### [DATA TO PROCESS]
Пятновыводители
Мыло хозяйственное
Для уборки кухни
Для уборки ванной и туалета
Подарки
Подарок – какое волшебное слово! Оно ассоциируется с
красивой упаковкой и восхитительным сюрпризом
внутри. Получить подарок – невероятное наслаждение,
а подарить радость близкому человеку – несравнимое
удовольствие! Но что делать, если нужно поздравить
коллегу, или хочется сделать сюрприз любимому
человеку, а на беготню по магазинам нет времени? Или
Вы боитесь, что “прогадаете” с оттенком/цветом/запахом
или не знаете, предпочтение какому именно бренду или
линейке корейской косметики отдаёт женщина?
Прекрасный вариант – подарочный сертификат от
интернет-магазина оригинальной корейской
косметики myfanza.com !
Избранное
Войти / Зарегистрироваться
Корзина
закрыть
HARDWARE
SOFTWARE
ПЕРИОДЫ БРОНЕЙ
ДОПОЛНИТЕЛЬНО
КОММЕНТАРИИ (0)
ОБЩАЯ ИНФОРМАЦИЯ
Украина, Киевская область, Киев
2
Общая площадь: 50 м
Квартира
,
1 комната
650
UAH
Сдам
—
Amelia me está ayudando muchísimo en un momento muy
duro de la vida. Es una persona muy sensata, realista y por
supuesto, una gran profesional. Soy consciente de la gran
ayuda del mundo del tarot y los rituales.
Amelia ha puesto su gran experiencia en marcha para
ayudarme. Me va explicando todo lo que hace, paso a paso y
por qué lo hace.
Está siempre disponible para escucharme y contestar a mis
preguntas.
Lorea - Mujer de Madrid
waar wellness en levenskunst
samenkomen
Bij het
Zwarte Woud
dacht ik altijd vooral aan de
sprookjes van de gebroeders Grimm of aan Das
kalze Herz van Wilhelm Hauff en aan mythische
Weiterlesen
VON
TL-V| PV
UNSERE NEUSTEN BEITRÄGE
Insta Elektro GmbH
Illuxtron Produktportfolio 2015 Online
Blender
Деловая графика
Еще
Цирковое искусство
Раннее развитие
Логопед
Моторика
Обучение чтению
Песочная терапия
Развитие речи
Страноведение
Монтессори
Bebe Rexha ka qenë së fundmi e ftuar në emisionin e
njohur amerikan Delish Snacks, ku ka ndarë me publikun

### [WORK TO COMPLETE]
Give all the rows again, switching every "Amelia" to "Carmen" and changing nothing else.

### [RESPONSE BOX]
Пятновыводители
Мыло хозяйственное
Для уборки кухни
Для уборки ванной и туалета
Подарки
Подарок – какое волшебное слово! Оно ассоциируется с
красивой упаковкой и восхитительным сюрпризом
внутри. Получить подарок – невероятное наслаждение,
а подарить радость близкому человеку – несравнимое
удовольствие! Но что делать, если нужно поздравить
коллегу, или хочется сделать сюрприз любимому
человеку, а на беготню по магазинам нет времени? Или
Вы боитесь, что “прогадаете” с оттенком/цветом/запахом
или не знаете, предпочтение какому именно бренду или
линейке корейской косметики отдаёт женщина?
Прекрасный вариант – подарочный сертификат от
интернет-магазина оригинальной корейской
косметики myfanza.com !
Избранное
Войти / Зарегистрироваться
Корзина
закрыть
HARDWARE
SOFTWARE
ПЕРИОДЫ БРОНЕЙ
ДОПОЛНИТЕЛЬНО
КОММЕНТАРИИ (0)
ОБЩАЯ ИНФОРМАЦИЯ
Украина, Киевская область, Киев
2
Общая площадь: 50 м
Квартира
,
1 комната
650
UAH
Сдам
—
Carmen me está ayudando muchísimo en un momento muy
duro de la vida. Es una persona muy sensata, realista y por
supuesto, una gran profesional. Soy consciente de la gran
ayuda del mundo del tarot y los rituales.
Carmen ha puesto su gran experiencia en marcha para
ayudarme. Me va explicando todo lo que hace, paso a paso y
por qué lo hace.
Está siempre disponible para escucharme y contestar a mis
preguntas.
Lorea - Mujer de Madrid
waar wellness en levenskunst
samenkomen
Bij het
Zwarte Woud
dacht ik altijd vooral aan de
sprookjes van de gebroeders Grimm of aan Das
kalze Herz van Wilhelm Hauff en aan mythische
Weiterlesen
VON
TL-V| PV
UNSERE NEUSTEN BEITRÄGE
Insta Elektro GmbH
Illuxtron Produktportfolio 2015 Online
Blender
Деловая графика
Еще
Цирковое искусство
Раннее развитие
Логопед
Моторика
Обучение чтению
Песочная терапия
Развитие речи
Страноведение
Монтессори
Bebe Rexha ka qenë së fundmi e ftuar në emisionin e
njohur amerikan Delish Snacks, ku ka ndarë me publikun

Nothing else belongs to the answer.